At first it may be miserable, but with acclimatization, you’ll be able to run stronger and more comfortably in the heat.

Benefits of Running in the Heat

Benefits of Running in the Heat

Better sweating and a more efficient cardiovascular system keeps your core temperature lower – allowing you to push in your training with less discomfort and less chance of heat illness.

Check out more of these benefits in the infographic:

Here's how your body changes with 1-2 weeks of running in a hot climate. Sweat better: You'll start sweating earlier and more to improve your cooling. Your sweat will be less salty, keeping your fluid-electrolyte balance in check. Your sweat glands will become more fatigue-resistant allowing for greater and longer sweat sessions. Easier cardiac function: lower skin temperatures redistributes blood to central circulation, reducing cardiovascular strain, lowering heart rate and sustaining blood pressure and cardiac output. Lower core temperature: total body water and blood volume increases. Your body can better match thirst to needs. With lower core temp, comfort and performance improves, allowing you to complete workouts that were previously difficult or impossible in the heat.

Remember running slower paces in the heat and humidity has the same training effect as running faster paces in the coolness of winter. Your body doesn’t know it’s running 60-90+ seconds off pace. Only your pride does.

Acclimate, train hard, stay safe, and knock out your fall goals when the time comes.

How to Acclimate Yourself

If you have a specific race in mind, start acclimatization at least 3 weeks before.

Spend at least 90+ minutes outside profusely sweating for 1-2 weeks to seriously and intensely acclimate yourself.

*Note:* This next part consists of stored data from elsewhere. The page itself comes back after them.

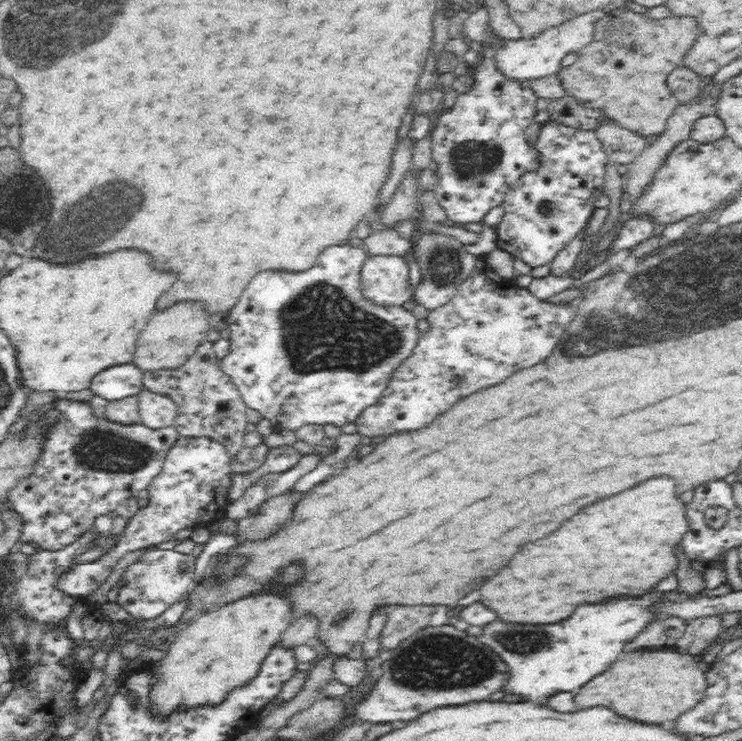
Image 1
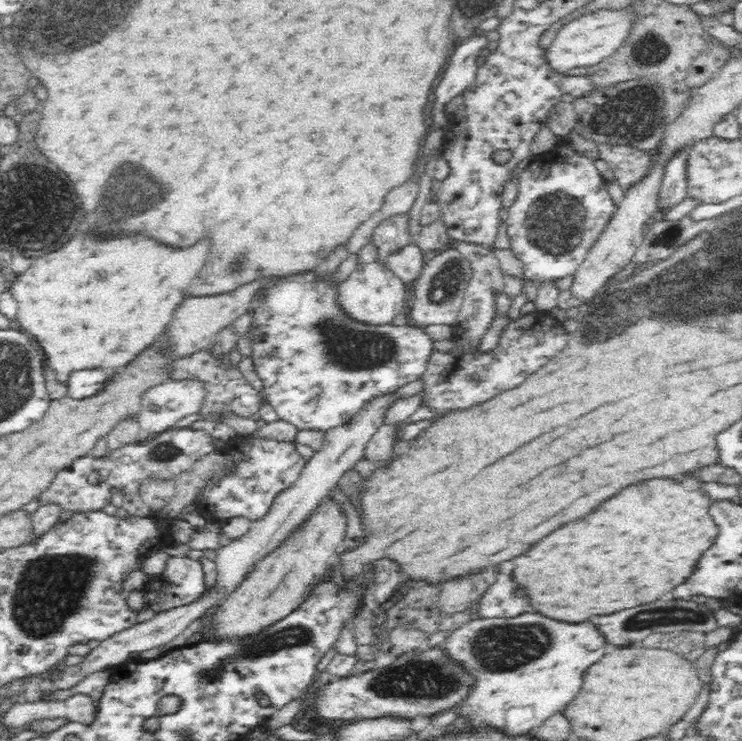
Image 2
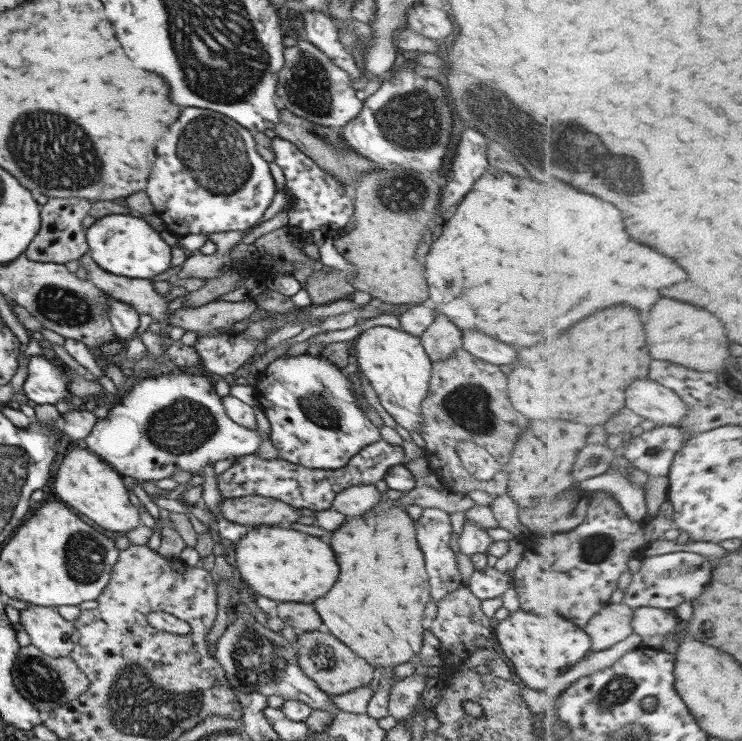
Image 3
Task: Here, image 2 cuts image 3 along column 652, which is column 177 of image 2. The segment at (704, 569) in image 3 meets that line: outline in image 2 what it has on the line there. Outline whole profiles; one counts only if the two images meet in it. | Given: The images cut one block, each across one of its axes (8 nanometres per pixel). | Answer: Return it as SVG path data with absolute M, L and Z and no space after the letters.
M188 556L170 557L162 574L150 578L153 581L141 591L146 606L158 613L192 604L208 590L204 584L202 564Z

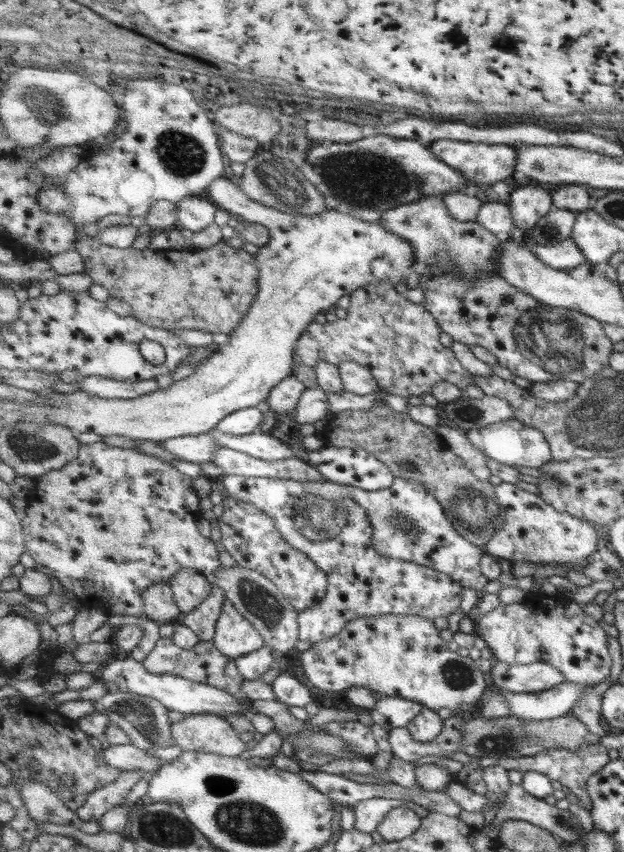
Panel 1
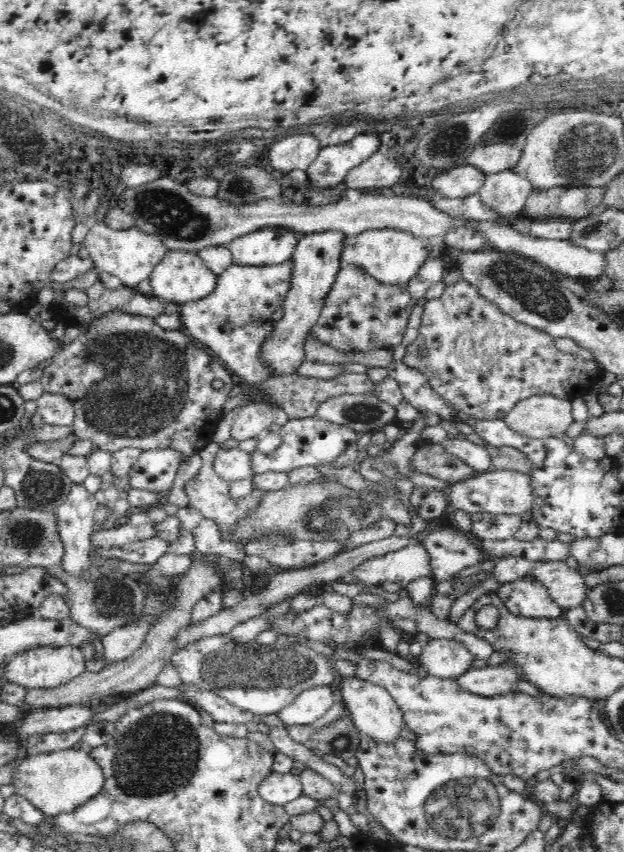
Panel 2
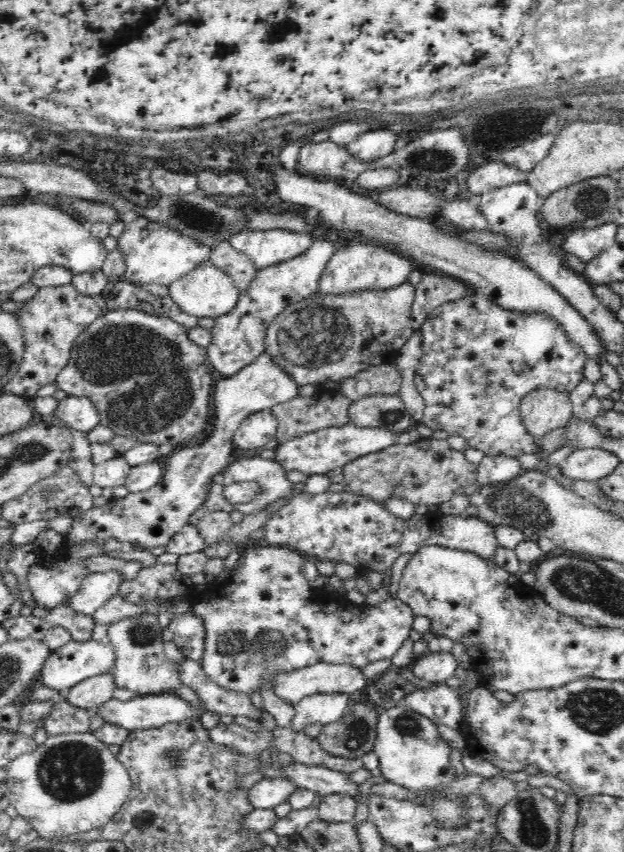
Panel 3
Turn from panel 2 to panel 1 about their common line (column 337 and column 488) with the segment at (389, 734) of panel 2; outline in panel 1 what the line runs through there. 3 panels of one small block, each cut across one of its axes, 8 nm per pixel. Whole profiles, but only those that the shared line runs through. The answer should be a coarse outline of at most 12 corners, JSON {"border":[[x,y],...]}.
{"border":[[353,618],[301,660],[321,690],[433,711],[493,690],[433,619]]}

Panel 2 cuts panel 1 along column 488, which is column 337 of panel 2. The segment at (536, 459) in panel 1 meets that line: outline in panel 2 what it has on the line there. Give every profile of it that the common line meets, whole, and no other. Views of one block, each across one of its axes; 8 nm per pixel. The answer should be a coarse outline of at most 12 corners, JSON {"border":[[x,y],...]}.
{"border":[[314,415],[289,419],[272,454],[250,453],[251,474],[335,460],[360,434]]}

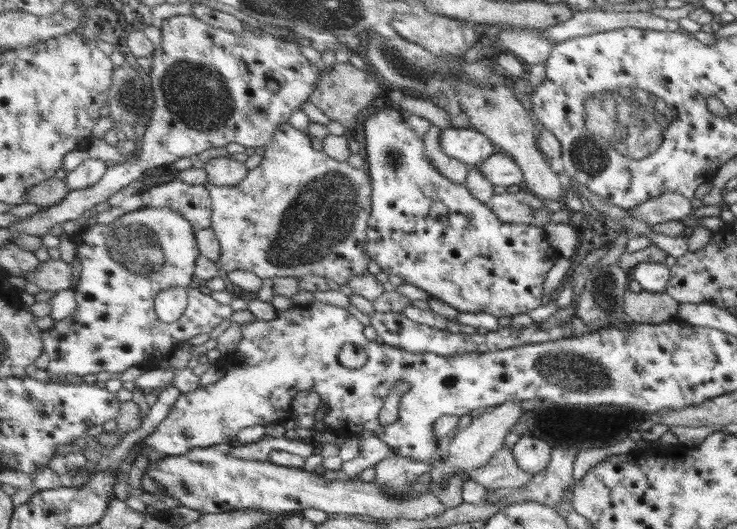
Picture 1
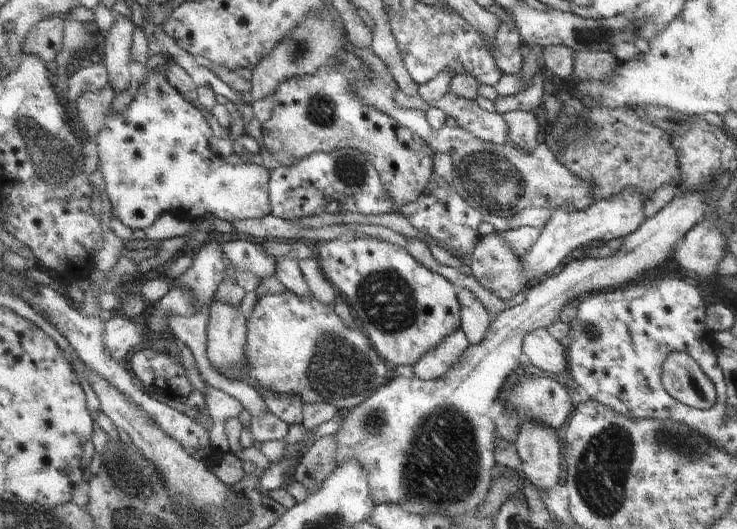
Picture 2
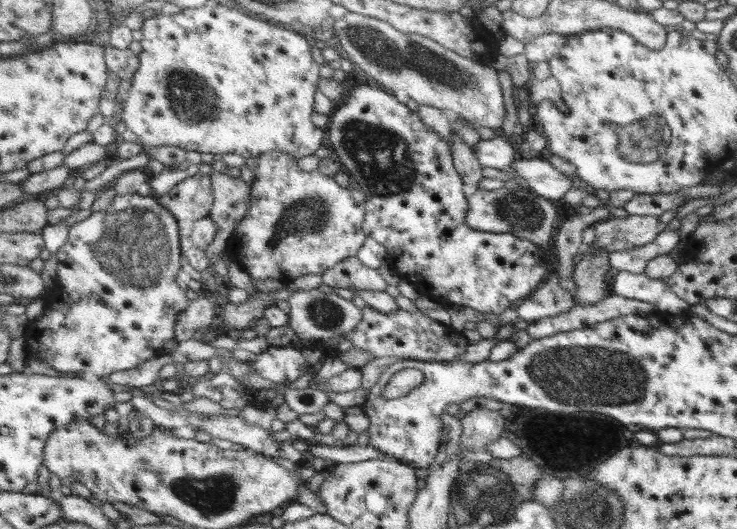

Lower intensity exercise for longer duration has similar benefits to moderate intensity at shorter duration.

And remember to take into account humidity. Are you trying to acclimate to dry heat or high humidity?

I live in Savannah GA where the heat is intense and the humidity is worse. I try to spend May and June training during all parts of the day – high humidity morning, midday sun, and hard heat evenings. Then, I’m more ready for anything that July and August might bring.